EXTRACTO DEL DOCUMENTO ->
──────

Es una pena que Emanuel Ginóbili no pueda participar del Mundial de España. A los 37 años, se pierde la despedida, junto a sus amigos, de la generación más brillante del básquet; la generación que refundó el deporte y multiplicó su popularidad. Habría sido el grand finale, como se dice en la lírica, cruzado de emociones y recuerdos para una teleaudiencia agradecida y entonada con el Mundial de fútbol.
No pudo ser porque, a pesar del componente afectivo que Manu introduce en sus referencias al equipo nacional, primó no sólo la racionalidad profesional, el criterio empresario que rige el deporte planetario (sin que nadie se queje, claro, ya que promueve atletas millonarios, entre ellos Ginóbili), sino cierto tono autoritario (cuando no caprichoso) que reduce hasta a las máximas estrellas al rol de pobres empleados. Empleados obedientes.
Más sencillo: San Antonio dijo que no para anular cualquier atisbo de riesgo (misión imposible ante una competencia de esa envergadura) y Manu dijo sí señor. Los estatutos del básquet (el acuerdo NBA-FIBA) consienten este procedimiento (quiero decir, la imposición es perfectamente legal, como tantas injusticias), ya que ante una “razonable preocupación médica” de los empleadores de la NBA, los jugadores quedan imposibilitados de participar en el Mundial con la camiseta de su selección.
La vaguedad semántica (y, por lo tanto, el festín de interpretaciones a que da lugar) de la expresión “razonable preocupación” es, desde el vamos, fuente de polémica.
La situación, no obstante, tuvo un desenlace pacífico, se diría que amistoso. El propio jugador reconoció que, al regresar a la fajina, luego de 42 días inactivo, percibió en su cuerpo secuelas de la lesión. De manera que aceptó la prohibición de San Antonio como los niños aceptan ciertas decisiones de los padres (esa autoridad indiscutible), a regañadientes, pero con la recóndita convicción de que los guía un genuino interés protector.
La relación de Manu con sus jefes quedará a salvo de conflictos y el público argentino tampoco podrá reprocharle nada. Mucho menos que preserve el cuerpo que le da de comer y al que aún le aguarda un trajín vertiginoso en la liga más exigente del mundo.

──────

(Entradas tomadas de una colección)
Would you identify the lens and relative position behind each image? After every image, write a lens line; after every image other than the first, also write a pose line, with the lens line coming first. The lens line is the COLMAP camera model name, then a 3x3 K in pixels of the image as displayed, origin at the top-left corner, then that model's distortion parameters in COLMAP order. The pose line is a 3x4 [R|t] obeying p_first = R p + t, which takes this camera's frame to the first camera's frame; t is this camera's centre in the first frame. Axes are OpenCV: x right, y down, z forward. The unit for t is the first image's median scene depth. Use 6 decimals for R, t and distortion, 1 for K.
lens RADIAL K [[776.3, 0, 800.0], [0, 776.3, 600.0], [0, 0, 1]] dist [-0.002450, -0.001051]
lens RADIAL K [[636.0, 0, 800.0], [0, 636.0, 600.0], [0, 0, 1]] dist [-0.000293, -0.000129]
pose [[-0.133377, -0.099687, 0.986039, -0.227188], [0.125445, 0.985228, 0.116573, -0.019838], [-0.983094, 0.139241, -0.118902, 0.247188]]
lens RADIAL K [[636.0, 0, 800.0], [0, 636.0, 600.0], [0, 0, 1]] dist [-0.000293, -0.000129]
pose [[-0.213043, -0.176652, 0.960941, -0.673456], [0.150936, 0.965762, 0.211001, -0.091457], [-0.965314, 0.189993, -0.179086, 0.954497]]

──────

TAREA PENDIENTE -> Según el texto sobre Ginóbili y el Mundial de España, ¿cuántos días permaneció inactivo el jugador antes de regresar a la fajina?

SOLUCIÓN PROPUESTA -> Permaneció 42 días inactivo.